Safeguarding professionals are routinely coming into conflict with senior managers and commissioners who can’t always see the value of putting money behind developments unless there is a proven evidence base.

Whilst an evidence base is important, it has always been a tall order and tricky to measure the negative – of how much serious harm has been prevented.

These days the responsibility for safeguarding in NHS England rests in the hands of the Chief Nurse. She has the central responsibility, assisted by a deputy and a safeguarding lead for children and adults who are accountable to her. The NHS works to a national model, there are no regional variations as such, creating a poor fit with the Governments push towards localism.

There are safeguarding leads for adults and children in the four NHSE geographical areas.

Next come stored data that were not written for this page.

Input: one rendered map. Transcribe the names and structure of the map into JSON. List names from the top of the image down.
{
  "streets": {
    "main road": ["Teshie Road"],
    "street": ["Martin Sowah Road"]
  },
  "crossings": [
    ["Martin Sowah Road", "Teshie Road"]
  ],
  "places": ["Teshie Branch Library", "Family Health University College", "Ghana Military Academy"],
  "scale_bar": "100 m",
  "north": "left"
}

They too, adhere to centralised national policy, working at a high level on big strategy, sometimes sharing safeguarding responsibilities with other work streams in their portfolios. Contrast this with the system pre-2013. In those days there was a large team of health professionals and civil servants at the Department of Health concentrating only on children. They worked through regional Strategic Health Authority executive boards that were responsible for the services in their regions. Safeguarding leads for children were employed in each strategic health authority to work closely with senior teams and senior practitioners in their regions on strategic and practice matters, representing their regions with the team at the Department of Health.

Holding the safeguarding children agenda in mind in this new centralised national model is a mighty big ask, it is no wonder that responses are slow and enabling any change is difficult. It’s certainly not the fault of those in the national leadership team. They preside over huge portfolios, managing national strategic developments and priorities, as well as having to respond to emergencies that have caused public concern.

The ‘big ask’ requires that the NHS gets it right at the front line, adopting a seamless approach that adheres to national direction, but it has to be translated into a local context. This is best done through well-informed, experienced professionals who understand children and families and who have the ability and leadership qualities to influence across a complex health system, and work constructively with multi-agency colleagues.

Safeguarding professionals in the children’s sector have had to move with the changing face of child protection over the years. It is not so long ago that physical abuse occupied the child protection space; child sexual abuse and sexual exploitation were relatively unknown and certainly not talked about….until Cleveland, which brought sexual abuse into the public arena and a paediatrician’s practice into question.

The realisation of the many and complex ways that children suffer, physically, emotionally and sexually; the impact of huge technological and societal changes, and a much broader understanding of the damage abuse inflicts on individuals and on society in general, has made the safeguarding profession, to my mind, one of the fastest moving, interesting and rewarding jobs you can do.

Being a safeguarding children professional in the NHS is a dynamic job, done by dedicated people. To recruit and retain these committed and special practitioners in the system will require a great deal of support and a leap of faith by those with the power, to give them back the authority that goes with the job – which is essential for their credibility let alone their ability to influence change. We’re not there yet.

Designated and Named Safeguarding professionals should be expected to advise NHSE, CCGs and CEOs of Trusts. They should be enabled to bridge the so-called commissioner-provider split to inform the system as a whole. Sadly , the NHS feels more fragmented and silo’d than ever. Our safeguarding professionals are trying to work within the new system and processes, but it’s an uphill battle because morale is so low in places.

So it’s now a case of just letting our safeguarding health professionals do their jobs. Some will need to reassert themselves into the spheres of influence they have been denied, however exhausting that may be and others in the safeguarding children business should help and support them in any way that they can.
There is light at the end of the tunnel though – key, experienced safeguarding professionals are still in the statutory framework – and that’s really good news. Yes its early days for our safeguarding professionals, but you’re worth it!